══ Exercise data

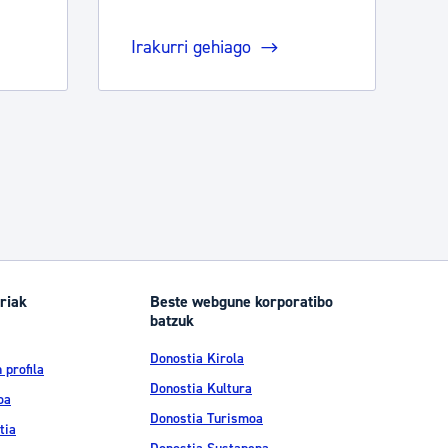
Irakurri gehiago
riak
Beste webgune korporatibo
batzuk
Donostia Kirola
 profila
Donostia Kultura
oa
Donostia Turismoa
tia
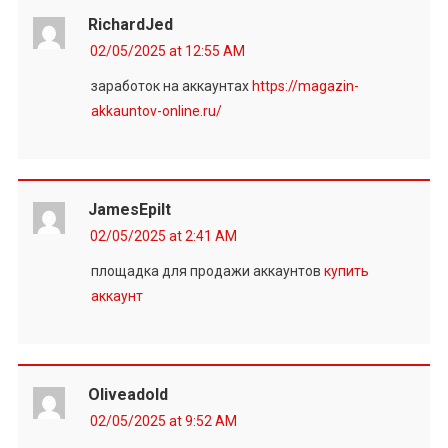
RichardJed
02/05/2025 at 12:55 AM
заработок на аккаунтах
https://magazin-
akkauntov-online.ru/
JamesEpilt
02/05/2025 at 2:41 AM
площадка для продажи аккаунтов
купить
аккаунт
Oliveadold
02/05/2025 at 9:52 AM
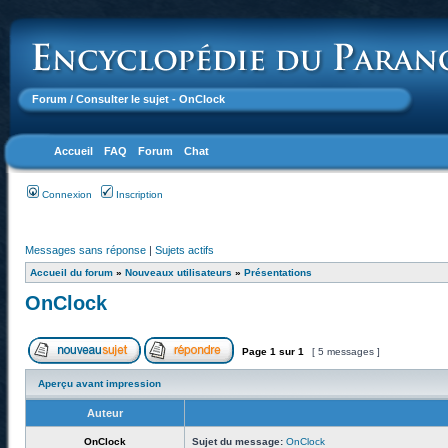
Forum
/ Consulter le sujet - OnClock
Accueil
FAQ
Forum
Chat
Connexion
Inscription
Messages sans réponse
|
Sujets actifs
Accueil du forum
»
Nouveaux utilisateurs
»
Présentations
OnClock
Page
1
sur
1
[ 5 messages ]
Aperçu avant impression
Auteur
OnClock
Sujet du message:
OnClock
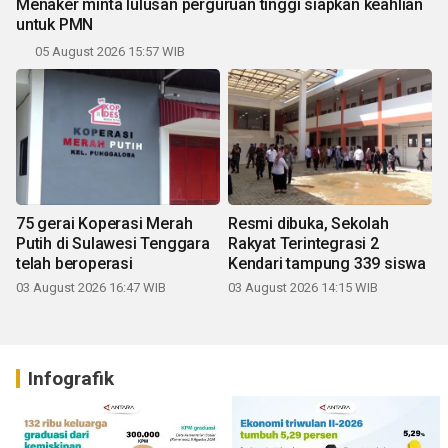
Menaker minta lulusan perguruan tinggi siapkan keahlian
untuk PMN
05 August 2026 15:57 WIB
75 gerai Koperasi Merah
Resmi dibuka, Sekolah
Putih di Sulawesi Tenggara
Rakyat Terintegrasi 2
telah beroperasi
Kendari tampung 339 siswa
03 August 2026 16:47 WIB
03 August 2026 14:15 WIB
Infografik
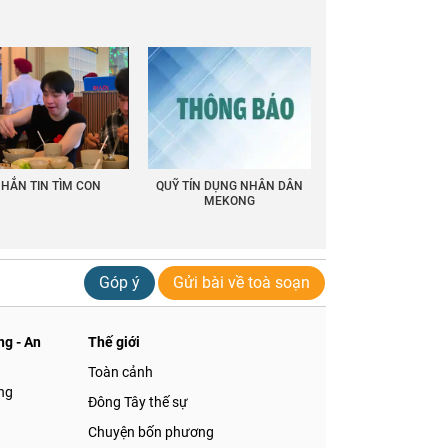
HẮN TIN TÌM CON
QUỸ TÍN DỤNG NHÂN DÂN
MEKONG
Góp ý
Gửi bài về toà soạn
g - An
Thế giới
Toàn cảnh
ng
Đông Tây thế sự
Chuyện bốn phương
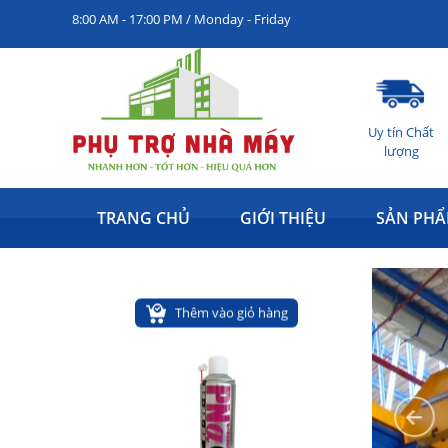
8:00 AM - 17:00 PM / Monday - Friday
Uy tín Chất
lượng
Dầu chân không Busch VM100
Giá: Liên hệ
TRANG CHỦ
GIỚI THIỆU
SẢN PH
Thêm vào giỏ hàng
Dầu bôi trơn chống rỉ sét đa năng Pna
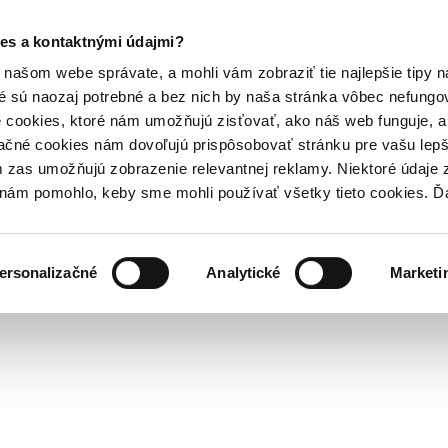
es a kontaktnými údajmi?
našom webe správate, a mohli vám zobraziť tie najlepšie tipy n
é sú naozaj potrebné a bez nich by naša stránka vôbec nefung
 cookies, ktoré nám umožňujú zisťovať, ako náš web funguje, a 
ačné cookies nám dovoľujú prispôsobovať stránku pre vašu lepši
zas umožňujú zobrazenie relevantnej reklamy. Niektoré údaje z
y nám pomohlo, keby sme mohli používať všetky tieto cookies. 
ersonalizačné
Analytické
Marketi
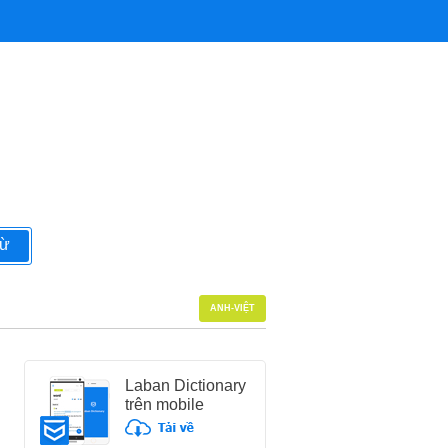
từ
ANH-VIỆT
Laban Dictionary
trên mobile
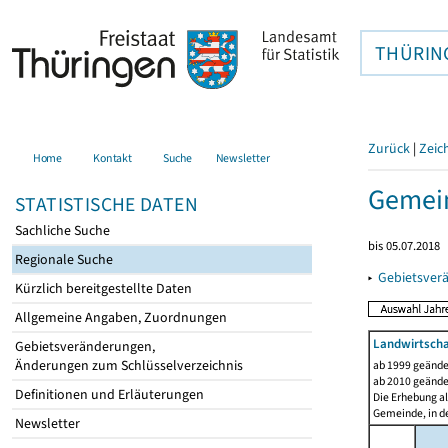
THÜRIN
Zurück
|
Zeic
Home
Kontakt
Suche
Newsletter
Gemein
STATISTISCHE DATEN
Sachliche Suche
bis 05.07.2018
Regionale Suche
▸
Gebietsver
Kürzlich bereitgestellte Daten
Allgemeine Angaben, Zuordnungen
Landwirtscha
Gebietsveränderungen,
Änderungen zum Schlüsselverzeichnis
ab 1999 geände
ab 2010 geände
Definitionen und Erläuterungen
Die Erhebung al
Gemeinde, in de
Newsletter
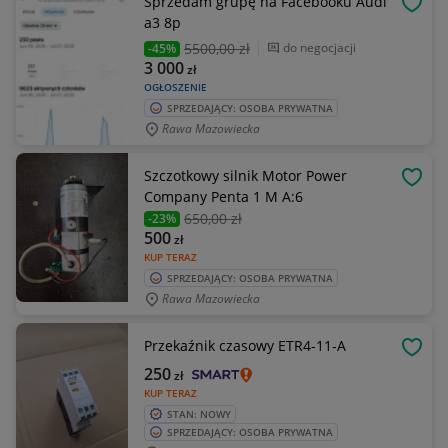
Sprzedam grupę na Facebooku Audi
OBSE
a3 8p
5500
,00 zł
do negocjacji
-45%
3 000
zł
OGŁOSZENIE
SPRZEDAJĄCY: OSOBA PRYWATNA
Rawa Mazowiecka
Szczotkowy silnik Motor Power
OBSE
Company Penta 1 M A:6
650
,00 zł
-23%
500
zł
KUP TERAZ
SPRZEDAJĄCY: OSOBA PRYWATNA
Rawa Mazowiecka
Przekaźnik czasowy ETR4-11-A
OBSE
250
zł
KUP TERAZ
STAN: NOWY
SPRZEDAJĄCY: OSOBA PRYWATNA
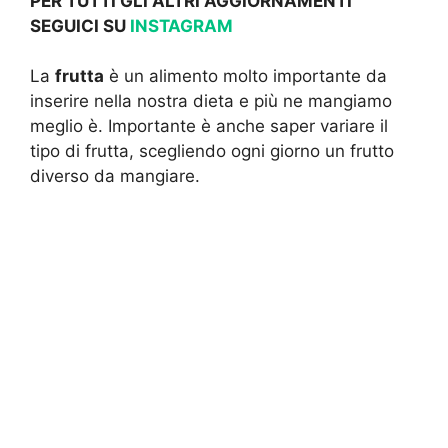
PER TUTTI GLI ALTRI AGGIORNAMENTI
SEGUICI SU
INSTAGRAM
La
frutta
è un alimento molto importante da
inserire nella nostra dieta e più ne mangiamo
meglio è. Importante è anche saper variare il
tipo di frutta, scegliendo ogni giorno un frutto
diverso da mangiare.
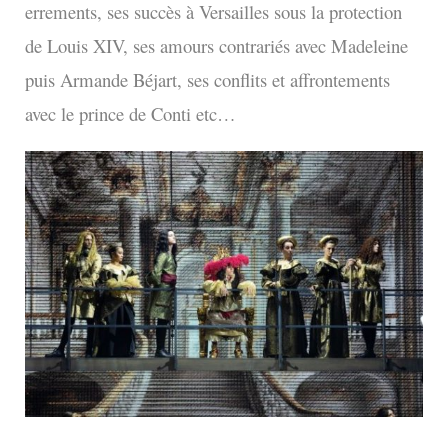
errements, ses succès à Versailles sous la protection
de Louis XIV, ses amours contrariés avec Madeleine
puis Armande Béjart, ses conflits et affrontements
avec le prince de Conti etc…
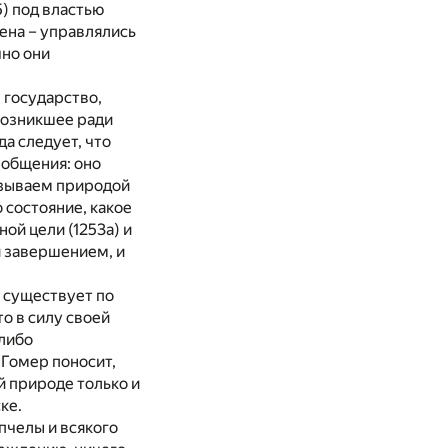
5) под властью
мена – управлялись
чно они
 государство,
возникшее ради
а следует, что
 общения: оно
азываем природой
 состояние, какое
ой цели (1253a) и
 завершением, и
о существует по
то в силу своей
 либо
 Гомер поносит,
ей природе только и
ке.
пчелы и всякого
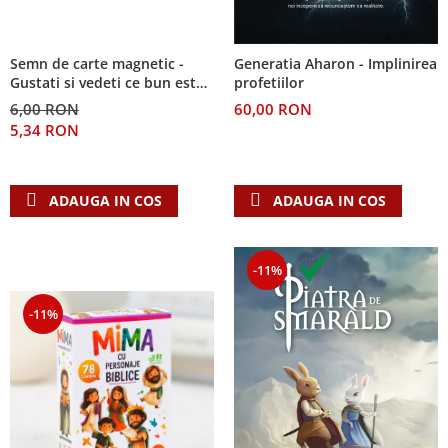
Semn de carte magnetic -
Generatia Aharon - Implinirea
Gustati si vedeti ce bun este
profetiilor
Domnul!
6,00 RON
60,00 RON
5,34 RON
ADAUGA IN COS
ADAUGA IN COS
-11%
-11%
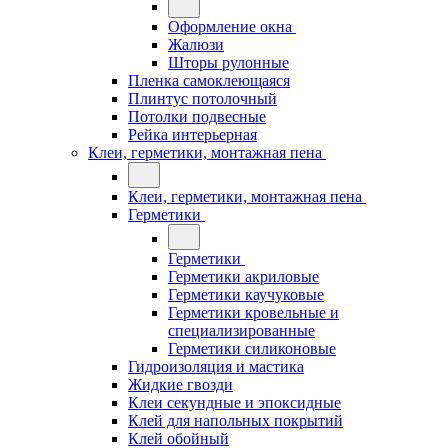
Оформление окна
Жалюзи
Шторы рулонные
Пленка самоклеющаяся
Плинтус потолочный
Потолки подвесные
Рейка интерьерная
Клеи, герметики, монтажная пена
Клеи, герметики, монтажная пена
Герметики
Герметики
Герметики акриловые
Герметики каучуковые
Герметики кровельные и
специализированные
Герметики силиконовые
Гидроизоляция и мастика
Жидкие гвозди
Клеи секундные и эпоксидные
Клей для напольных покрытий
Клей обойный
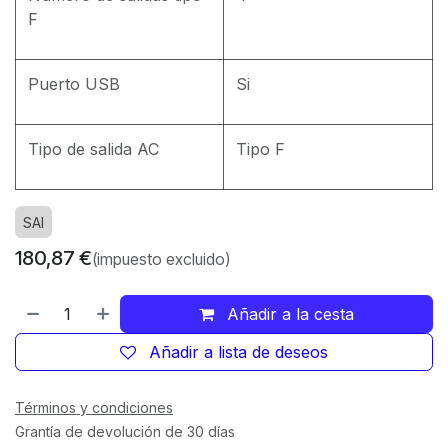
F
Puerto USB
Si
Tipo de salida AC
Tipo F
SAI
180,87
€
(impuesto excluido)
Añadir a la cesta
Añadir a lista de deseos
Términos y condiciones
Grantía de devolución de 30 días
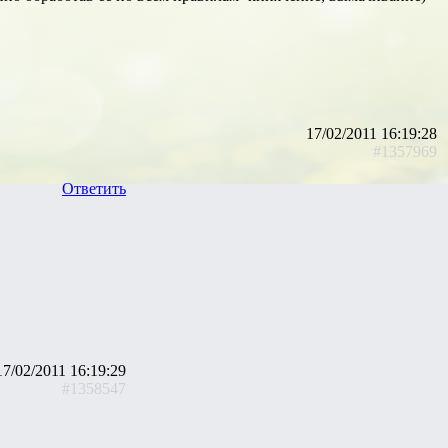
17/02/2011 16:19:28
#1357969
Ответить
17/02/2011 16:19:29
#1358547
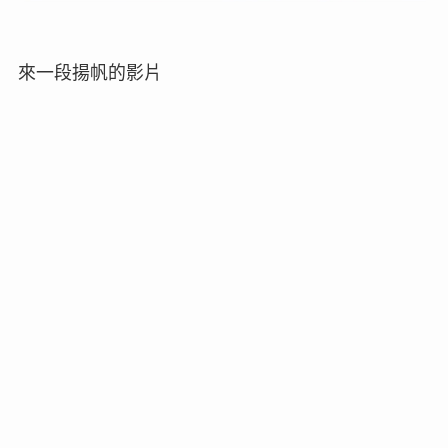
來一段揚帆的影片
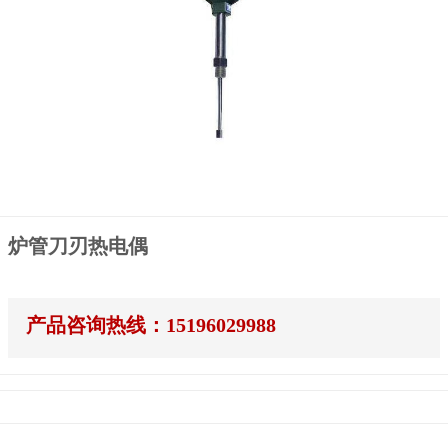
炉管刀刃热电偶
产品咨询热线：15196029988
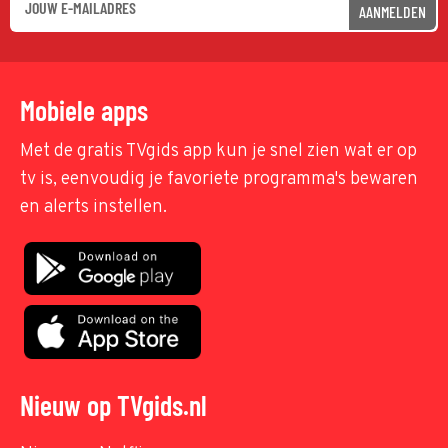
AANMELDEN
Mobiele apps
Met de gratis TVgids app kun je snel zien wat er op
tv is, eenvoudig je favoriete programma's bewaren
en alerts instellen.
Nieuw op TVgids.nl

════

Find out how many lines in the listing contain the word "TVgids", and respond with that number only.

2